Поехали в корпус около станции Калькуны. Уже во время ужина стали поступать утешительные сведения, что два полка дивизии подчинились и выступили. Остался один упорствующий полк. Часов около 12 ночи совместно со штабом карательного отряда мы двинулись к расположению непокорного полка. Однако весь отряд пришел в чрезвычайное расстройство, и до утра генерал Греков не мог установить связи ни с одной назначенной в его распоряжение частью. К рассвету, убедившись, что нет никаких надежд найти заблудившиеся в лесу части отряда, я оставил генерала Грекова в железнодорожной будке и отправился сам к оврагу, где находился бунтующий полк. Меня там встретили начальник дивизии и несколько штабных. Я сказал, что хочу переговорить с бунтующими. Солдаты, сидевшие унылыми, неподвижными, сонными группами, встали и столпились около того места, где я стоял. Я отказался говорить с ними, пока они не встанут в строй. Они – правда, неуклюже и неловко – встали рядами. Я обратился к ним с короткой речью, говоря, что не собираюсь ни просить, ни уговаривать, ни приказывать даже, а только предупреждаю, что если они не двинутся немедленно на позицию, то будут уничтожены. С вечера они могли пройти безопасно, теперь же придется идти засветло по открытому месту, но все же они должны идти.
Я не знаю, что я делал бы, если бы солдаты отказались подчиниться. Но, к моему искреннему удовлетворению, солдаты, даже не совещаясь и не колеблясь, разобрали котомки и винтовки и пошли на позицию. Вероятно, они знали о приближении отряда и, по уверенному тону моих слов, заключили, что отряд уже подошел.
Аресты отдельных большевиков не разрешали, однако, вопроса. «Преступность» носилась в воздухе, ее контуры не были отчетливы, потому что ею была заражена вся масса.

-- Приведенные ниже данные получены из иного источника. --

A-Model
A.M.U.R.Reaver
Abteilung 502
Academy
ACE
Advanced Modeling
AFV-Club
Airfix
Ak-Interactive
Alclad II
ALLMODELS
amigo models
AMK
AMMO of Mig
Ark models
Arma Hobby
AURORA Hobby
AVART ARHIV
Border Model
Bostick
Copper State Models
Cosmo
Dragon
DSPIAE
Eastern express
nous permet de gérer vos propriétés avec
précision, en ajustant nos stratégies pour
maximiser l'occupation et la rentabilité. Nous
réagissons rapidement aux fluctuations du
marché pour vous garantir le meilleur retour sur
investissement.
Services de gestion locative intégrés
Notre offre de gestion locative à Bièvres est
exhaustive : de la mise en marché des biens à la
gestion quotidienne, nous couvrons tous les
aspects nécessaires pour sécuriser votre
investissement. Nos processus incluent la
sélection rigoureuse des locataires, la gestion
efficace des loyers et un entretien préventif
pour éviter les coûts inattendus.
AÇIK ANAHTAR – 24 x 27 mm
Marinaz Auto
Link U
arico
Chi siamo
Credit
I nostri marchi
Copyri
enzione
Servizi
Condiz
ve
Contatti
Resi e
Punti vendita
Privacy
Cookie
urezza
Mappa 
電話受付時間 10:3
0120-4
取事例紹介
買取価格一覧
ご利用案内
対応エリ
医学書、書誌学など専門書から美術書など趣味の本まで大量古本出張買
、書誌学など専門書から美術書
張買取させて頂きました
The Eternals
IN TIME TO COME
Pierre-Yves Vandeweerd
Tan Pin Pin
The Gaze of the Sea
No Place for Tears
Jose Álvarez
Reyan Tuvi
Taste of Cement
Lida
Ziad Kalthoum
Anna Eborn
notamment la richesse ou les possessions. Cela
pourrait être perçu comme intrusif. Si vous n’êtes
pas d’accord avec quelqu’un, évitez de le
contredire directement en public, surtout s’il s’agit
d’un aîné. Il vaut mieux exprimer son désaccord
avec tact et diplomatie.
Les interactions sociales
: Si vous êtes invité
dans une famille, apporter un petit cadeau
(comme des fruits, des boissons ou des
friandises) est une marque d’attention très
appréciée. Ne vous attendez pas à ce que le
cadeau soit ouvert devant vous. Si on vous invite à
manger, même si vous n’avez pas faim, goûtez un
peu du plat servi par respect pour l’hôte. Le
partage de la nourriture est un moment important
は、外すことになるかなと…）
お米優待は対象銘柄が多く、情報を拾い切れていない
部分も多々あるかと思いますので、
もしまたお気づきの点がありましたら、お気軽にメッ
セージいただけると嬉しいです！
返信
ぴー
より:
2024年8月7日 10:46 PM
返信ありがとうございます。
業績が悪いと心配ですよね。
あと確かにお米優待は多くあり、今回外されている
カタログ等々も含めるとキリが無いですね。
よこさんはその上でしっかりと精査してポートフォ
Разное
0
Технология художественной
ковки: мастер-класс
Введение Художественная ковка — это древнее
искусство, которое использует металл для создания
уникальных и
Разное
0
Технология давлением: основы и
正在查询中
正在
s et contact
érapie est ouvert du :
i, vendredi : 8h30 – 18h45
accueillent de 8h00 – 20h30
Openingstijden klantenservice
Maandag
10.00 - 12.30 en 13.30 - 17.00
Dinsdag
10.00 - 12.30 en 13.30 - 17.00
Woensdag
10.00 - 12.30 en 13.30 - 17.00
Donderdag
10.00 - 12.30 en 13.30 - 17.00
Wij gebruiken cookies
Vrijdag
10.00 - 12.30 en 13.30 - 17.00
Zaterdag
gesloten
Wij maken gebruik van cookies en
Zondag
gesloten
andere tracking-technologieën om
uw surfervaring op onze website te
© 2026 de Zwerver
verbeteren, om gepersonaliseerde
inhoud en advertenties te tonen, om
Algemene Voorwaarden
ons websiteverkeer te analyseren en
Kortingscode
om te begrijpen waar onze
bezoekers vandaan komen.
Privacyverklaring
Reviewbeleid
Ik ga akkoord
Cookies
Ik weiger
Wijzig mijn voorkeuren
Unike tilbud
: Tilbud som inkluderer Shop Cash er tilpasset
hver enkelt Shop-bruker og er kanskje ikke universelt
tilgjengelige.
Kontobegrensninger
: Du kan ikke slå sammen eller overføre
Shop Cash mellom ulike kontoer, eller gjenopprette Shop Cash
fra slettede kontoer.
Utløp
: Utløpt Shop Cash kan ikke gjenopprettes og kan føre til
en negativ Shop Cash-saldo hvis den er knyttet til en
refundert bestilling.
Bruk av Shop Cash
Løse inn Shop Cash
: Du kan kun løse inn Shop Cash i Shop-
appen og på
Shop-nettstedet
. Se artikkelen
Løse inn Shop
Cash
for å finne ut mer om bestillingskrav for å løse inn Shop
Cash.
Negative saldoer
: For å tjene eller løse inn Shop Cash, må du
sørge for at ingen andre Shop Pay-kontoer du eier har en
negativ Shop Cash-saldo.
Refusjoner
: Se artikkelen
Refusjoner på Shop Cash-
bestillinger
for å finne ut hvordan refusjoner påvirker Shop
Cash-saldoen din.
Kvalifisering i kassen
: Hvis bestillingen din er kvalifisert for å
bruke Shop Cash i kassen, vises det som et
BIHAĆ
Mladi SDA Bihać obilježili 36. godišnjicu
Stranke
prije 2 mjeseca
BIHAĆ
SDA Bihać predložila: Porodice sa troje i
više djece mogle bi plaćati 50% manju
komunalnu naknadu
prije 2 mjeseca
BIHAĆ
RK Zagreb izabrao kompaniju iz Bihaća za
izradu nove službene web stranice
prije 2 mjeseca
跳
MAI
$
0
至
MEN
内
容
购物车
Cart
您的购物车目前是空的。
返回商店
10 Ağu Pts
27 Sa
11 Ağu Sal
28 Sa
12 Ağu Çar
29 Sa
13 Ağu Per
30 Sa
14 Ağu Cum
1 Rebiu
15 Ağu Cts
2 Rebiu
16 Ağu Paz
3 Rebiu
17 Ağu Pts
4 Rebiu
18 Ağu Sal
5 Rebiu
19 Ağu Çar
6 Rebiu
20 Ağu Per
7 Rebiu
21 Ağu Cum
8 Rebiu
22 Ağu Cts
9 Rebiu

Преобладающим типом преступности были массовые преступления, когда целые роты, батальоны, полки и даже дивизии отказывались исполнять приказ – чаще всего о выступлении на позиции. В таких случаях, если убеждения не помогали, приходилось окружать части и расформировывать их. Впервые такое расформирование было применено на Румынском фронте, потом широко применялось Савинковым и его помощниками, Ходоровым и другими комиссарами. Разоруженные солдаты арестовывались и отводились в тыл. Сперва такое наказание, при неопределенности судьбы арестованных, производило хорошее впечатление. Но когда выяснилось и стало общеизвестным, что арестованные мирно содержатся в тылу, ничего не делая, причем их судьба более тревожит начальство, чем их самих, то расформирование само по себе стало скорее поощрением, чем наказанием. Я предложил Клембовскому организовать специальные «воспитательные» батальоны для этих солдат с очень суровым режимом и с переводом в лучшее положение по мере «исправления». Клембовский отнесся очень сочувственно, но сказал, что сам не может ввести их, так как его полномочия недостаточны для того, чтобы изменять правовое положение целых категорий солдат. Я послал тогда доклады в Петроград и Ставку. Из Ставки получил ответ, что Корнилов отнесся сочувственно к моей идее и соответствующий приказ вырабатывается. Но он не был издан до конца.
(Станкевич В.Б. Воспоминания, 1914–1919 / Станкевич В.Б. Воспоминания о Мартовской революции 1917 г. / Ю.В. Ломоносов. М.: РГГУ, 1994. С. 85–86, 100. Публикуется по: Антивоенные выступления… С. 181–183.)